Money
Money's accessibility operates on a paradoxical dual register. In one sense, money is extraordinarily accessible: even the world's poorest populations participate in monetary systems, however marginally. The average human will interact with money in some form virtually every day of their adult life, making it one of the most universally experienced phenomena in human existence.
Yet this accessibility masks profound inequality. The Global Wealth Report documents that the wealthiest 1% of humanity controls approximately 46% of global assets, whilst the bottom 50% controls merely 1%. Money, while theoretically accessible to all, concentrates in patterns that render meaningful access profoundly unequal. One might encounter money daily whilst remaining effectively excluded from its benefits.
Furthermore, the complexity of modern financial systems creates accessibility barriers invisible to casual observation. Understanding investment, taxation, credit, and financial planning requires education that remains unavailable to billions. Money is everywhere, yet its effective use requires knowledge that functions as a form of gatekeeping. The poor remain poor partly because they lack access to the knowledge that would enable effective money utilisation.
Spider-Man
Spider-Man's accessibility operates through mass media with remarkable democratic efficiency. A child in Lagos can experience Spider-Man content as readily as a child in Los Angeles, assuming access to basic media technology.

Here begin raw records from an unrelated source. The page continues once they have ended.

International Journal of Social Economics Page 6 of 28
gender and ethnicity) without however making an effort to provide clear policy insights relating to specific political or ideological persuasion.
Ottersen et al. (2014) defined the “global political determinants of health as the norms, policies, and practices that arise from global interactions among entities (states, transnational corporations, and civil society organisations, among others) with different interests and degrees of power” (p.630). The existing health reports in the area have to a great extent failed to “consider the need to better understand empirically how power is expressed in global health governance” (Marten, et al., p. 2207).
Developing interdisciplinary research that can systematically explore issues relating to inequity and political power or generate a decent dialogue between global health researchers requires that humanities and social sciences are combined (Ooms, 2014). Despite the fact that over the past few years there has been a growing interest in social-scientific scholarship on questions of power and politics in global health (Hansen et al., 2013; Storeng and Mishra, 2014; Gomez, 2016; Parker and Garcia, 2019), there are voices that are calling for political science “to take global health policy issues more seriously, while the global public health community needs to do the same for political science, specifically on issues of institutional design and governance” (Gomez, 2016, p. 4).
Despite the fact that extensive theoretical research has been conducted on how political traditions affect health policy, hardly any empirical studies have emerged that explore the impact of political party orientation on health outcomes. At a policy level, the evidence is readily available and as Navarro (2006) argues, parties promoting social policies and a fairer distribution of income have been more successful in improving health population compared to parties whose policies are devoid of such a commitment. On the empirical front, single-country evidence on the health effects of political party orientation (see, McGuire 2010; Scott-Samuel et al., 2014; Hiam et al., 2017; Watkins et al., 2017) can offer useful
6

The character has been translated into virtually every major language, adapted for every major market, and distributed through channels ranging from theatrical release to streaming to bootleg DVD.

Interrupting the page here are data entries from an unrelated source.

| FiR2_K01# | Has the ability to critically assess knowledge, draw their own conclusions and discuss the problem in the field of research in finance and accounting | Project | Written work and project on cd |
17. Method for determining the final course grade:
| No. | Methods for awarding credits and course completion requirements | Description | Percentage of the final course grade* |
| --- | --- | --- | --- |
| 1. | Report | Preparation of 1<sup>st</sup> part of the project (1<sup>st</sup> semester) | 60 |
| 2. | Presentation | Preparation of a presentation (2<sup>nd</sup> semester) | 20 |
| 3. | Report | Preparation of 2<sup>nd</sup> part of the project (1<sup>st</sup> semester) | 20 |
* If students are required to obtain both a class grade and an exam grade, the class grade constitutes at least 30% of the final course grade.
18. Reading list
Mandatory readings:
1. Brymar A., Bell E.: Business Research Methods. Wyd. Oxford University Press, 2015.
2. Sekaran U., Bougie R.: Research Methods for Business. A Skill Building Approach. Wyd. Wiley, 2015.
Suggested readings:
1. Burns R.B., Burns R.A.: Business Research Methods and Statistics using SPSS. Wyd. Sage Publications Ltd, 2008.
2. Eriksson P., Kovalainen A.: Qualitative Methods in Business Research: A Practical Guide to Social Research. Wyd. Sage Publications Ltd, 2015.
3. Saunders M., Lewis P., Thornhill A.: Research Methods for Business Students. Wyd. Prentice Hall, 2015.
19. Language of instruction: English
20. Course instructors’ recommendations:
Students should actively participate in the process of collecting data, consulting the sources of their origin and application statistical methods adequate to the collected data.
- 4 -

This accessibility proves genuinely egalitarian in ways money cannot match. The emotional experience of watching Spider-Man rescue endangered civilians costs the same whether the viewer is a billionaire or a subsistence farmer: effectively nothing, or whatever marginal cost media access represents. Spider-Man provides what economists term non-rival goods, enjoyment that is not diminished by others' simultaneous consumption.

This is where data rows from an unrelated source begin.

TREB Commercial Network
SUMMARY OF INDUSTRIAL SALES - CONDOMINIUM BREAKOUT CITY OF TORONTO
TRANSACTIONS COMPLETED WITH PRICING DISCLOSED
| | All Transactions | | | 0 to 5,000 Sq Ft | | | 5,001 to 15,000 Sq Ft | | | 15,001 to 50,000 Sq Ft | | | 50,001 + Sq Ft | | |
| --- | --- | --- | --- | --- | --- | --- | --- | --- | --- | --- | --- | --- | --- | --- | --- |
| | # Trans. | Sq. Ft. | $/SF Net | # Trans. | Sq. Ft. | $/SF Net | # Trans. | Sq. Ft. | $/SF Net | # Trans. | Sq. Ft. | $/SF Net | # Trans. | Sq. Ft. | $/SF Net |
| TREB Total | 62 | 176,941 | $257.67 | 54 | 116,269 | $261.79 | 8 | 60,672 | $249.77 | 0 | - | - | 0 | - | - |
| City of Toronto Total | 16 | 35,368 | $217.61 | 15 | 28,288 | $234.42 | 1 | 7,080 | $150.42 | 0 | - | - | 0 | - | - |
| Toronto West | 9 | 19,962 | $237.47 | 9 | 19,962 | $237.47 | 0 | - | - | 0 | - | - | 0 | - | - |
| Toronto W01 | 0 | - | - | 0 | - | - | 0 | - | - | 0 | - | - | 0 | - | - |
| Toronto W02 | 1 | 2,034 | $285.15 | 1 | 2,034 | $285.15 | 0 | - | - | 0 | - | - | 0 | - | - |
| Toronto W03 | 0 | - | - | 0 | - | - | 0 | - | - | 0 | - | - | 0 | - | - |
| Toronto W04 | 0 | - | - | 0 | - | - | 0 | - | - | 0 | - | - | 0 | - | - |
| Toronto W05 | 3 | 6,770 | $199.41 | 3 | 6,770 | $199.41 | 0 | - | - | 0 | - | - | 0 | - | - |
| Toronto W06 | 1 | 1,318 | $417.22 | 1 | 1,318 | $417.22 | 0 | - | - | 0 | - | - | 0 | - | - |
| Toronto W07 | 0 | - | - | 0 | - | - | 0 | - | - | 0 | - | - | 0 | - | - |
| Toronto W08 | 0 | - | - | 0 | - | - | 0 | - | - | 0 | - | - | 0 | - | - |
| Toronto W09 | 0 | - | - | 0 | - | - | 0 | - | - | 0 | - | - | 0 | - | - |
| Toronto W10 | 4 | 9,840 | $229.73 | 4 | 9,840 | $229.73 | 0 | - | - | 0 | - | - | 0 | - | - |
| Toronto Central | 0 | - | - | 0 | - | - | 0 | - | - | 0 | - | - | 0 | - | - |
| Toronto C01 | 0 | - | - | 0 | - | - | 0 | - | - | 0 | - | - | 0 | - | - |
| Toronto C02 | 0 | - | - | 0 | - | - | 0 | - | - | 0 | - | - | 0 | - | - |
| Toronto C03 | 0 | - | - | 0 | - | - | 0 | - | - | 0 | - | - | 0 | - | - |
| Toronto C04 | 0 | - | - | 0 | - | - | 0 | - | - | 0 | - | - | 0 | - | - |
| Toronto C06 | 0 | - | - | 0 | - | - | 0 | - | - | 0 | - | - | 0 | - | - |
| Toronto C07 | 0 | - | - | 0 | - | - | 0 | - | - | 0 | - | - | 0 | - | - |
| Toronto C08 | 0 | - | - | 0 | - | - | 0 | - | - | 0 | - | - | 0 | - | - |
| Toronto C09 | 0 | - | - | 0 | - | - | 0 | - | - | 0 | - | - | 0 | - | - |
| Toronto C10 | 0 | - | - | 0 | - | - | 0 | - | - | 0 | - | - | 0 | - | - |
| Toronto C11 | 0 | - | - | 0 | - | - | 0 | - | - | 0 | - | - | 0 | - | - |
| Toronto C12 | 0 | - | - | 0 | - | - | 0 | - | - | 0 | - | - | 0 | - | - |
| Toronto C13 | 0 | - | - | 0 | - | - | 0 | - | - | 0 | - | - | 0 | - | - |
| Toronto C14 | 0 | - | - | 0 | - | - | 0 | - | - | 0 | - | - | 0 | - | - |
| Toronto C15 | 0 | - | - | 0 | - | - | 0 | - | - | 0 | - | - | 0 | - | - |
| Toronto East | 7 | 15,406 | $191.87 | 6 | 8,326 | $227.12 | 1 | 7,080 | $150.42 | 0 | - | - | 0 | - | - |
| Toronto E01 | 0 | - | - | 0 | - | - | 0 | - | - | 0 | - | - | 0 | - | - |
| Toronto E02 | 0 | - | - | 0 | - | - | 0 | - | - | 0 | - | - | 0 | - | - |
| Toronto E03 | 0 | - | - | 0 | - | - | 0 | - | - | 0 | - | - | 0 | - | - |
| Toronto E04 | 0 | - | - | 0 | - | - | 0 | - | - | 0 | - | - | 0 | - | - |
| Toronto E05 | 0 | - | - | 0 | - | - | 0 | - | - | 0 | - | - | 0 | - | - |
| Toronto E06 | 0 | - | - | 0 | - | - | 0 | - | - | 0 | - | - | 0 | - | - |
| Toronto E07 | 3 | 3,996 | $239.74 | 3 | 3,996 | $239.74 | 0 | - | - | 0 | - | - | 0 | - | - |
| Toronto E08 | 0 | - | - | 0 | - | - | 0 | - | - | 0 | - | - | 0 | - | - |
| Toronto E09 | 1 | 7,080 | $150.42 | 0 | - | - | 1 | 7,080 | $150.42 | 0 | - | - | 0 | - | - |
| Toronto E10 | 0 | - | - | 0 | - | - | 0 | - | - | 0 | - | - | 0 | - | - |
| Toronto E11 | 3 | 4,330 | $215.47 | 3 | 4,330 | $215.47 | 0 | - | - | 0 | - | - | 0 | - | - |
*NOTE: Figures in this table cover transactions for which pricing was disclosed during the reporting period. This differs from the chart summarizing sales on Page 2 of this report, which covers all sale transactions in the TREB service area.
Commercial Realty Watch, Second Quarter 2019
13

Furthermore, Spider-Man's core value proposition, the moral framework of power and responsibility, requires no financial literacy to comprehend. A six-year-old grasps it immediately; a philosophy professor cannot improve upon it significantly. This cognitive accessibility ensures that Spider-Man's most important offering reaches everyone equally, regardless of education, wealth, or social position. In this narrow but crucial sense, Spider-Man achieves universality that money fundamentally cannot.